Lafayette, Louisiana

Drunk aboriginal man to drunk friends: I just got out of jail. My mum's been crying for me, my dog's been praying for me, my uncle Bob's been praying for me, all to get me back to Narrogin. I tell you, I'm the king of that town.

Fremantle
Australia

Five-year-old girl: Hey, mom, you know how you hate “pop and switch?”
Mom: Uh…what's “pop and switch?”
Five-year-old girl: The one where they trade bodies.
Mom: Oh!

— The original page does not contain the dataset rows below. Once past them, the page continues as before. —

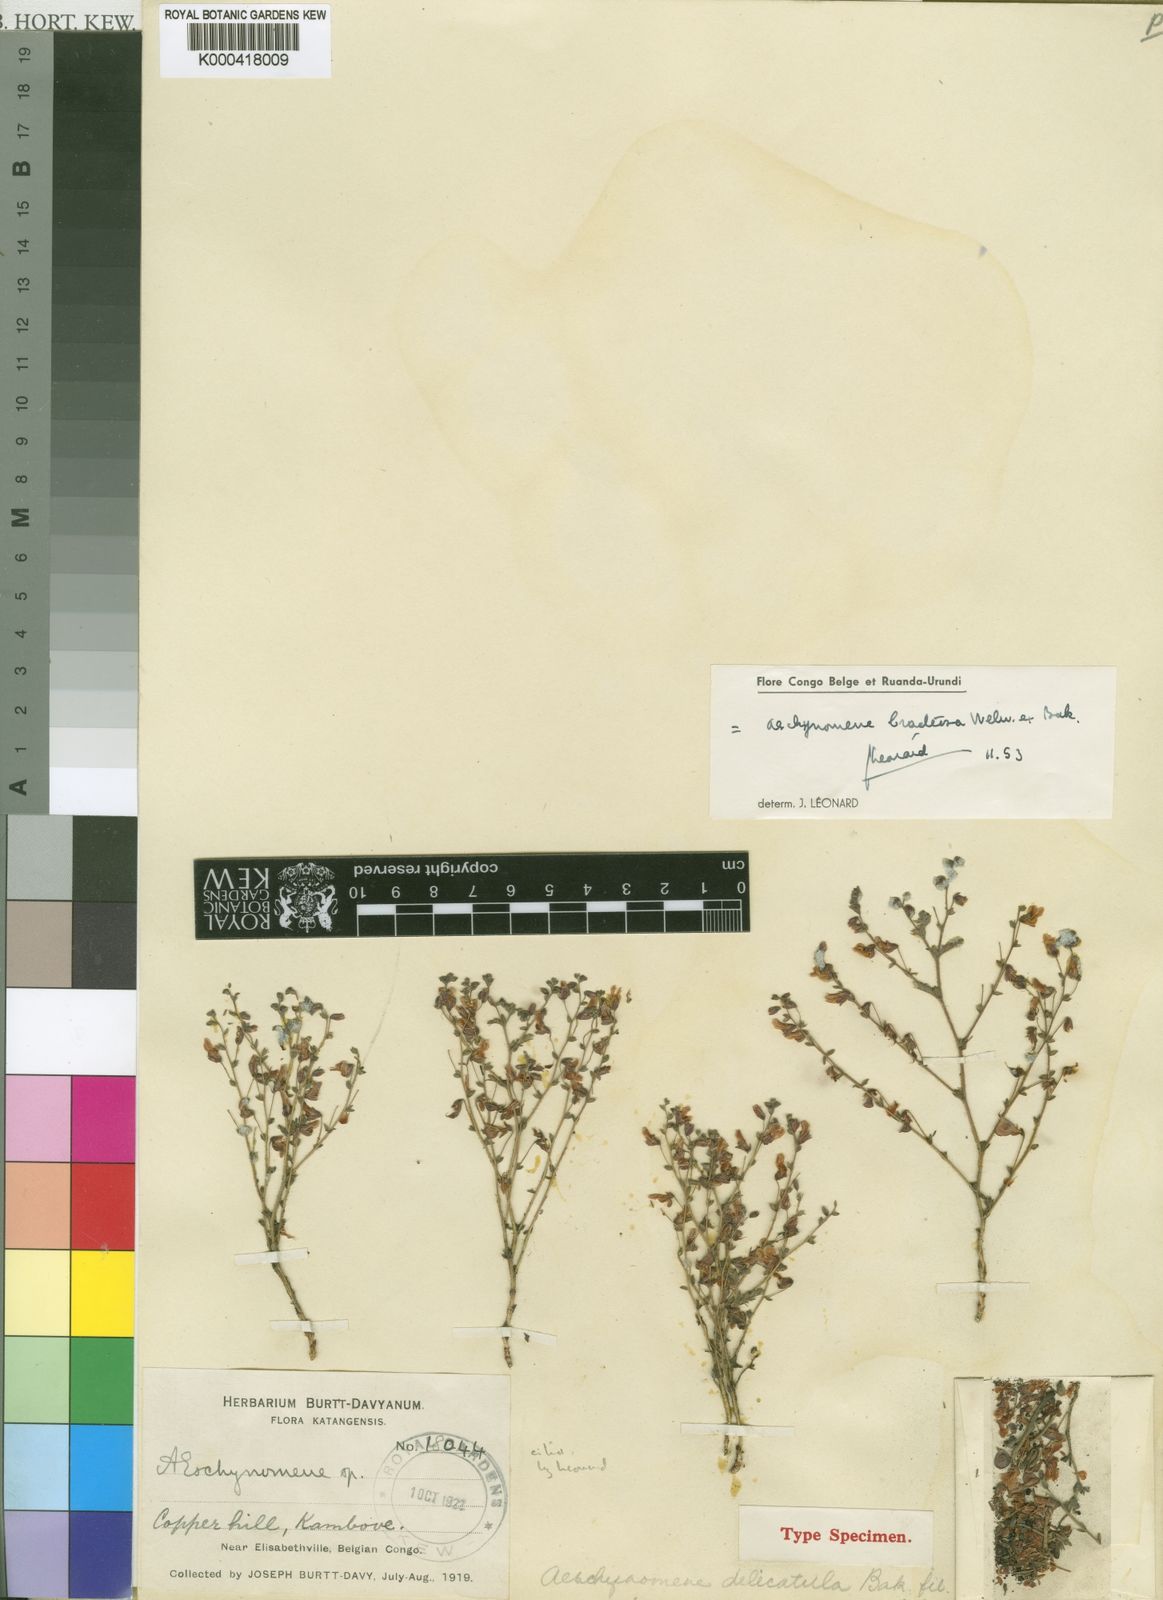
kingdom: Plantae
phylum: Tracheophyta
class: Magnoliopsida
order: Fabales
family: Fabaceae
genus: Aeschynomene
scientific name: Aeschynomene bracteosa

Oh, yeah, I hate “pop and switch.” That's scary…

JCPenney, Florence Mall
Florence, Kentucky

Overheard by: Dohiyi

Homeless guy to girl passing by: The economic downturn has thrown me into an existential panic! (girl looks at him quizzically) Yeah, us street folk feel that shit too.

Washington, DC

Overheard by: Alessa Colaianni

Woman: There’s nothing in my mouth that I’m ashamed of!

87 Bus
Jersey City, New Jersey

Boy: I feel naked.
(long awkward pause)
Girl: I'm glad you're not.

Albuquerque, New Mexico

Overheard by: Molly, LQTM

Middle-aged woman with dog: Oh, she peed on my foot. That's your pee. That's your love juice. Did you put your love juice on me? You gave me your love juice.
Woman's friend: It's on your shirt now.
Middle-aged woman: Oh, she pissed on my shirt? It's okay, it's just love juice. Come here, stinks. Come here, stinky. It's just pee. Come, gimme kisses, stink-stink.
Woman's friend: Here, maybe you should let me hold her.
Middle-aged woman, hissing: Get away from my stinky! She gave me her love juice, not you.

Starbucks
San Diego, California

Overheard by: Pips

Girl: I am going to show you guys my toe, and you’re gonna be sorry!

Cresson, Pennsylvania

Overheard by: ZB

College girl #1: So it turned out that he was one of the lesbian triplets!
College girl #2: No way!
College girl #1: Yeah, the tranny!
College girl #2: Owen? I love Owen! I knew him when he still identified as a girl!
College girl #1: Yeah, and it turned out the midget was trans too.